[Extracted page text data]

»»

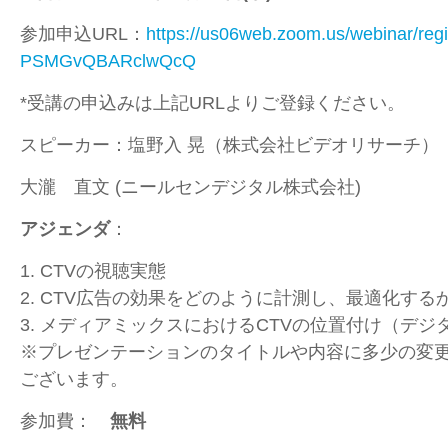
参加申込URL：
https://us06web.zoom.us/webinar/re
PSMGvQBARclwQcQ
*受講の申込みは上記URLよりご登録ください。
スピーカー：塩野入 晃（株式会社ビデオリサーチ）
大瀧 直文 (ニールセンデジタル株式会社)
アジェンダ
：
1. CTVの視聴実態
2. CTV広告の効果をどのように計測し、最適化する
3. メディアミックスにおけるCTVの位置付け（デジ
※プレゼンテーションのタイトルや内容に多少の変
ございます。
参加費：
無料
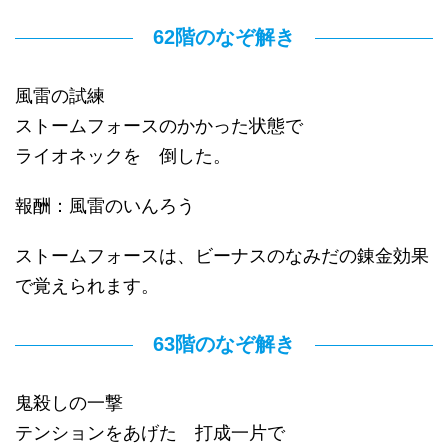
62階のなぞ解き
風雷の試練
ストームフォースのかかった状態で
ライオネックを 倒した。
報酬：風雷のいんろう
ストームフォースは、ビーナスのなみだの錬金効果
で覚えられます。
63階のなぞ解き
鬼殺しの一撃
テンションをあげた 打成一片で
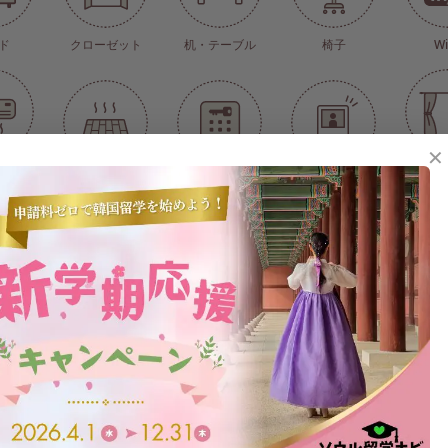
ド
クローゼット
机・テーブル
椅子
Wi
✕
個人管理
カーテン
床暖房(個人管理式)
オートロック
インターフォン
機
乾燥機
スタイラー
冷蔵庫(ツードア式)
電子
ンロ
シンク台
靴箱
トイレ
シャ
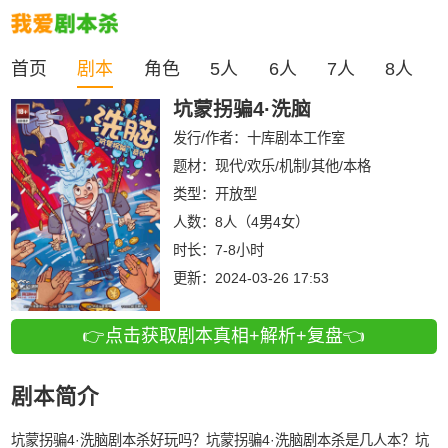
首页
剧本
角色
5人
6人
7人
8人
坑蒙拐骗4·洗脑
发行/作者：
十库剧本工作室
题材：现代/欢乐/机制/其他/本格
类型：
开放型
人数：
8人（4男4女）
时长：
7-8小时
更新：
2024-03-26 17:53
👉点击获取剧本真相+解析+复盘👈
剧本简介
坑蒙拐骗4·洗脑剧本杀好玩吗？坑蒙拐骗4·洗脑剧本杀是几人本？坑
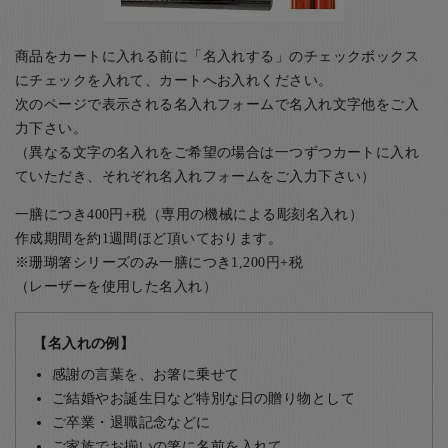
商品をカートに入れる前に「名入れする」のチェックボックス
にチェックを入れて、カートへお入れください。
次のページで表示される名入れフォームで名入れ文字他をご入
力下さい。
（異なる文字の名入れをご希望の場合は一つずつカートに入れ
ていただき、それぞれ名入れフォームをご入力下さい）
一膳につき400円+税（専用の機械による彫刻名入れ）
作成期間を約1週間ほど頂いております。
※珊瑚箸シリーズのみ一膳につき1,200円+税
（レーザーを使用した名入れ）
【名入れの例】
感謝の言葉を、お箸に乗せて
ご結婚やお誕生日など特別な日の贈り物として
ご卒業・退職記念などに
ご家族でお揃いの箸に名前を入れて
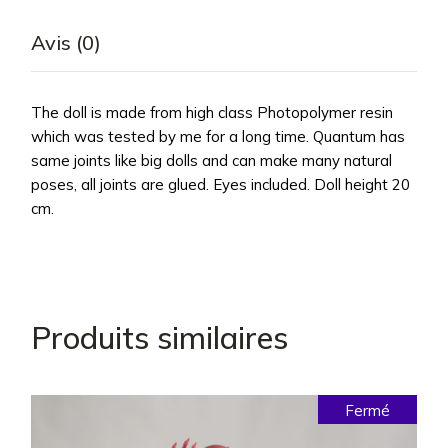
Avis (0)
The doll is made from high class Photopolymer resin
which was tested by me for a long time. Quantum has
same joints like big dolls and can make many natural
poses, all joints are glued. Eyes included. Doll height 20
cm.
Produits similaires
Fermé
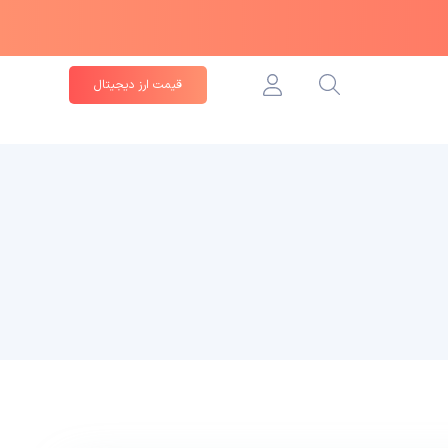
قیمت ارز دیجیتال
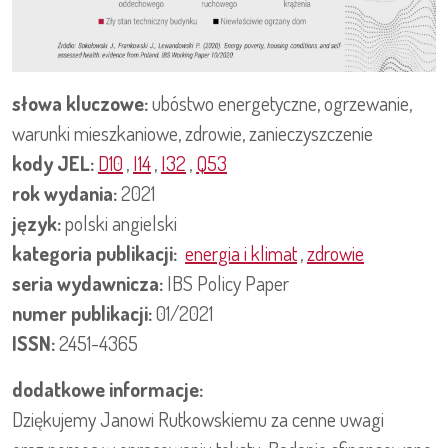
słowa kluczowe:
ubóstwo energetyczne, ogrzewanie,
warunki mieszkaniowe, zdrowie, zanieczyszczenie
kody JEL:
D10
,
I14
,
I32
,
Q53
rok wydania:
2021
język:
polski
angielski
kategoria publikacji:
energia i klimat
,
zdrowie
seria wydawnicza:
IBS Policy Paper
numer publikacji:
01/2021
ISSN:
2451-4365
dodatkowe informacje:
Dziękujemy Janowi Rutkowskiemu za cenne uwagi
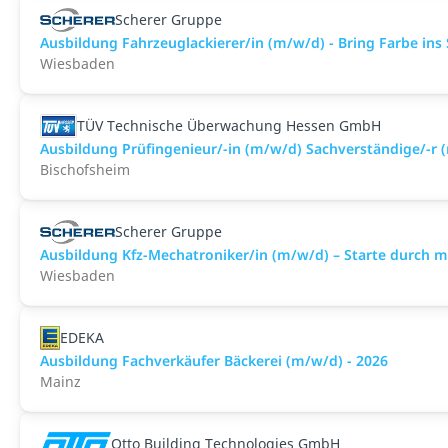
Scherer Gruppe
Ausbildung Fahrzeuglackierer/in (m/w/d) - Bring Farbe ins 
Wiesbaden
TÜV Technische Überwachung Hessen GmbH
Ausbildung Prüfingenieur/-in (m/w/d) Sachverständige/-r 
Bischofsheim
Scherer Gruppe
Ausbildung Kfz-Mechatroniker/in (m/w/d) – Starte durch 
Wiesbaden
EDEKA
Ausbildung Fachverkäufer Bäckerei (m/w/d) - 2026
Mainz
Otto Building Technologies GmbH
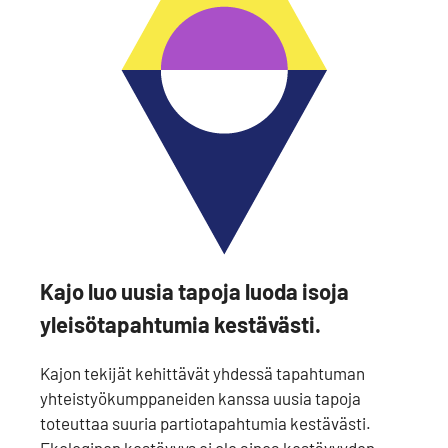
Kajo luo uusia tapoja luoda isoja
yleisötapahtumia kestävästi.
Kajon tekijät kehittävät yhdessä tapahtuman
yhteistyökumppaneiden kanssa uusia tapoja
toteuttaa suuria partiotapahtumia kestävästi.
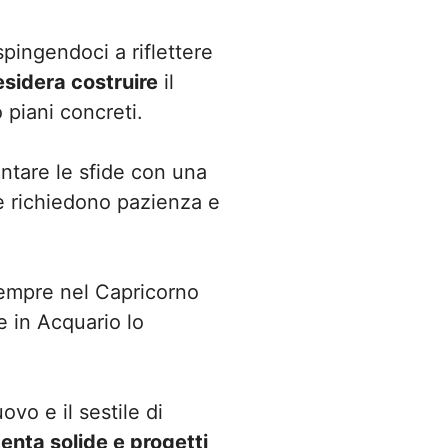
spingendoci a riflettere
esidera costruire
il
 piani concreti.
ntare le sfide con una
e richiedono pazienza e
empre nel Capricorno
 in Acquario lo
ovo e il sestile di
nta solide e progetti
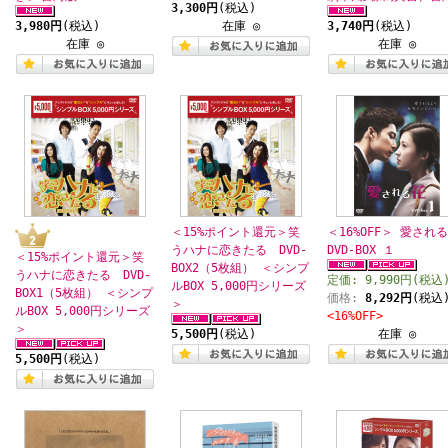
3,300円
(税込)
3,980円
(税込)
在庫 ◎
3,740円
(税込)
在庫 ◎
在庫 ◎
＜15%ポイント還元＞笑
＜16%OFF＞ 愛され
うハナに恋きたる DVD-
DVD-BOX １
＜15%ポイント還元＞笑
BOX2（5枚組） ＜シンプ
うハナに恋きたる DVD-
定価: 9,990円(税込
ルBOX 5,000円シリーズ
BOX1（5枚組） ＜シンプ
価格:
8,292円
(税込
＞
ルBOX 5,000円シリーズ
<16%OFF>
＞
5,500円
(税込)
在庫 ◎
5,500円
(税込)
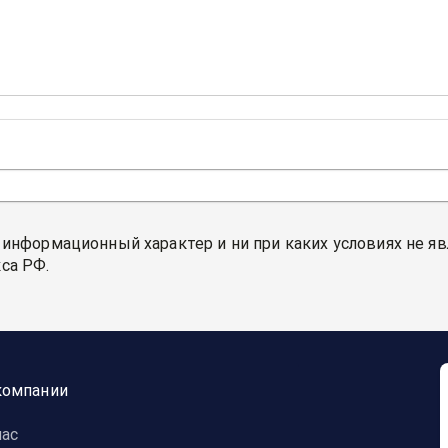
 информационный характер и ни при каких условиях не я
са РФ.
компании
нас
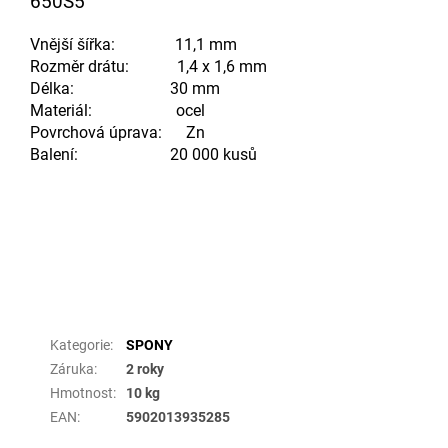
650S5
Vnější šířka: 11,1 mm
Rozměr drátu: 1,4 x 1,6 mm
Délka: 30 mm
Materiál: ocel
Povrchová úprava: Zn
Balení: 20 000 kusů
Doplňkové parametry
Kategorie
:
SPONY
Záruka
:
2 roky
Hmotnost
:
10 kg
EAN
:
5902013935285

««

From the first line to the last, repeat the records exactly, leaving out the pictures.

[Your solution]
参加申込URL：
https://us06web.zoom.us/webinar/re
PSMGvQBARclwQcQ
*受講の申込みは上記URLよりご登録ください。
スピーカー：塩野入 晃（株式会社ビデオリサーチ）
大瀧 直文 (ニールセンデジタル株式会社)
アジェンダ
：
1. CTVの視聴実態
2. CTV広告の効果をどのように計測し、最適化する
3. メディアミックスにおけるCTVの位置付け（デジ
※プレゼンテーションのタイトルや内容に多少の変
ございます。
参加費：
無料
62階のなぞ解き
風雷の試練
ストームフォースのかかった状態で
ライオネックを 倒した。
報酬：風雷のいんろう
ストームフォースは、ビーナスのなみだの錬金効果
で覚えられます。
63階のなぞ解き
鬼殺しの一撃
テンションをあげた 打成一片で
ド
クローゼット
机・テーブル
椅子
Wi
✕
個人管理
カーテン
床暖房(個人管理式)
オートロック
インターフォン
機
乾燥機
スタイラー
冷蔵庫(ツードア式)
電子
ンロ
シンク台
靴箱
トイレ
シャ
首页
剧本
角色
5人
6人
7人
8人
坑蒙拐骗4·洗脑
发行/作者：
十库剧本工作室
题材：现代/欢乐/机制/其他/本格
类型：
开放型
人数：
8人（4男4女）
时长：
7-8小时
更新：
2024-03-26 17:53
👉点击获取剧本真相+解析+复盘👈
剧本简介
坑蒙拐骗4·洗脑剧本杀好玩吗？坑蒙拐骗4·洗脑剧本杀是几人本？坑
商品をカートに入れる前に「名入れする」のチェックボックス
にチェックを入れて、カートへお入れください。
次のページで表示される名入れフォームで名入れ文字他をご入
力下さい。
（異なる文字の名入れをご希望の場合は一つずつカートに入れ
ていただき、それぞれ名入れフォームをご入力下さい）
一膳につき400円+税（専用の機械による彫刻名入れ）
作成期間を約1週間ほど頂いております。
※珊瑚箸シリーズのみ一膳につき1,200円+税
（レーザーを使用した名入れ）
【名入れの例】
感謝の言葉を、お箸に乗せて
ご結婚やお誕生日など特別な日の贈り物として
ご卒業・退職記念などに
ご家族でお揃いの箸に名前を入れて
Avis (0)
The doll is made from high class Photopolymer resin
which was tested by me for a long time. Quantum has
same joints like big dolls and can make many natural
poses, all joints are glued. Eyes included. Doll height 20
cm.
Produits similaires
Fermé
قیمت ارز دیجیتال
słowa kluczowe:
ubóstwo energetyczne, ogrzewanie,
warunki mieszkaniowe, zdrowie, zanieczyszczenie
kody JEL:
D10
,
I14
,
I32
,
Q53
rok wydania:
2021
język:
polski
angielski
kategoria publikacji:
energia i klimat
,
zdrowie
seria wydawnicza:
IBS Policy Paper
numer publikacji:
01/2021
ISSN:
2451-4365
dodatkowe informacje:
Dziękujemy Janowi Rutkowskiemu za cenne uwagi
Scherer Gruppe
Ausbildung Fahrzeuglackierer/in (m/w/d) - Bring Farbe ins 
Wiesbaden
TÜV Technische Überwachung Hessen GmbH
Ausbildung Prüfingenieur/-in (m/w/d) Sachverständige/-r 
Bischofsheim
Scherer Gruppe
Ausbildung Kfz-Mechatroniker/in (m/w/d) – Starte durch 
Wiesbaden
EDEKA
Ausbildung Fachverkäufer Bäckerei (m/w/d) - 2026
Mainz
Otto Building Technologies GmbH
Kajo luo uusia tapoja luoda isoja
yleisötapahtumia kestävästi.
Kajon tekijät kehittävät yhdessä tapahtuman
yhteistyökumppaneiden kanssa uusia tapoja
toteuttaa suuria partiotapahtumia kestävästi.
spingendoci a riflettere
esidera costruire
il
 piani concreti.
ntare le sfide con una
e richiedono pazienza e
empre nel Capricorno
 in Acquario lo
ovo e il sestile di
nta solide e progetti
3,300円
(税込)
3,980円
(税込)
在庫 ◎
3,740円
(税込)
在庫 ◎
在庫 ◎
＜15%ポイント還元＞笑
＜16%OFF＞ 愛され
うハナに恋きたる DVD-
DVD-BOX １
＜15%ポイント還元＞笑
BOX2（5枚組） ＜シンプ
うハナに恋きたる DVD-
定価: 9,990円(税込
ルBOX 5,000円シリーズ
BOX1（5枚組） ＜シンプ
価格:
8,292円
(税込
＞
ルBOX 5,000円シリーズ
<16%OFF>
＞
5,500円
(税込)
在庫 ◎
5,500円
(税込)
 информационный характер и ни при каких условиях не я
са РФ.
компании
нас
650S5
Vnější šířka: 11,1 mm
Rozměr drátu: 1,4 x 1,6 mm
Délka: 30 mm
Materiál: ocel
Povrchová úprava: Zn
Balení: 20 000 kusů
Doplňkové parametry
Kategorie
:
SPONY
Záruka
:
2 roky
Hmotnost
:
10 kg
EAN
:
5902013935285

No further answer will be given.